Durch andauernde militärische Auseinandersetzungen in den umkämpften und besetzten ukrainischen Gebieten Donezk und Luhansk befinden sich die Bevölkerung und über eine Million Binnenflüchtlinge in einer humanitären Krise. ADRA versorgt die Betroffenen mit Trinkwasser und hilft ihnen dabei, die traumatischen Erlebnisse zu verarbeiten.

Aufbau einer Wasserfilteranlage

Die gefährdete Sicherheitslage erschwert es, Hilfe und Hilfsgüter in die kriegerischen Regionen zu senden. Zudem sind einige Gebiete durch zerstörte Infrastruktur nur schwer zugänglich. So müssen die Stadt Luhansk mit fast 440.000 Einwohnern sowie die Bewohner des Umlandes über Donezk versorgt werden, was große Umwege bedeutet. Außerdem kommt es zu langen Warteschlangen an verschiedenen Kontrollpunkten. Öffentliche sanitäre Anlagen für die Bevölkerung und Flüchtenden sind nicht ausreichend vorhanden.
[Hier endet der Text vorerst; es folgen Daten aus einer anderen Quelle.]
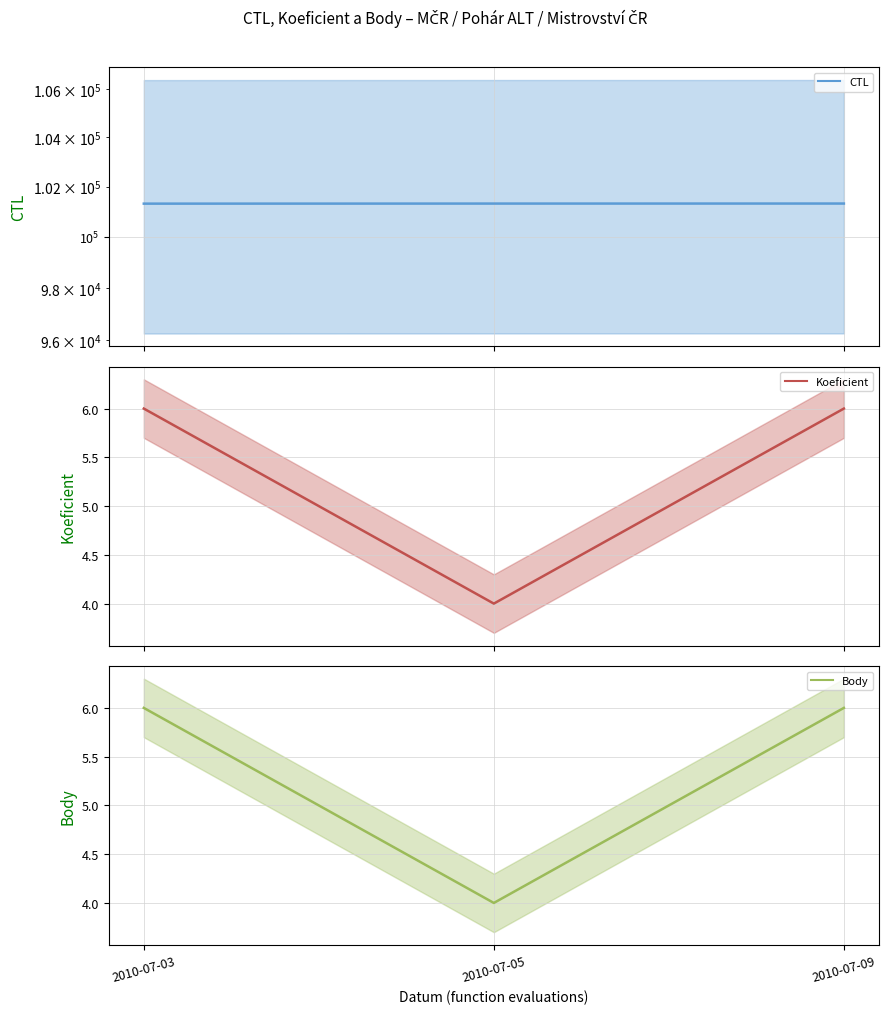

Reading left to right, what are all the values shown in this chart?

CTL: 2010-07-03=101312	2010-07-05=101315	2010-07-09=101316
Koeficient: 2010-07-03=6	2010-07-05=4	2010-07-09=6
Body: 2010-07-03=6	2010-07-05=4	2010-07-09=6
ADRA sorgt für Trinkwasser und Hygieneartikel

ADRA ist es gelungen, Zugang zu den schwer zugänglichen Gebieten zu finden. Durch Verteilung von abgefülltem Trinkwasser, den Einsatz von Wassertankwagen und die Installation von Wasserfilteranlagen wird die Wasserversorgung gefördert. Um die Hygienesituation zu verbessern, werden 6.000 Pakete mit Hygieneartikeln für den persönlichen Bedarf zur Zahn- und Körperpflege verteilt und Mittel zur sanitären Reinigung und Desinfektion eingesetzt.

Stärkung der Resilienz nach Krisenerlebnissen

Der seit Februar 2014 andauernde bewaffnete Konflikt in der Ukraine hat den Alltag der Familien völlig verändert. Viele mussten ihre gewohnte Umgebung verlassen und haben dadurch ihren Arbeitsplatz verloren. Kinder können die Schulen nicht weiter besuchen und verlieren ihre Freunde. Die Familien kommen in finanzielle Schwierigkeiten und benötigen zudem psychosoziale Hilfe, um das Erlebte zu verarbeiten und ihre Widerstandskräfte zu stärken und wiederzuerlangen. 

ADRA hilft mit Angeboten von psychologischer Betreuung, Kinderprogrammen und Hygieneunterricht für 500 Bewohner und Binnenflüchtlingen, damit Familien wieder hoffen können.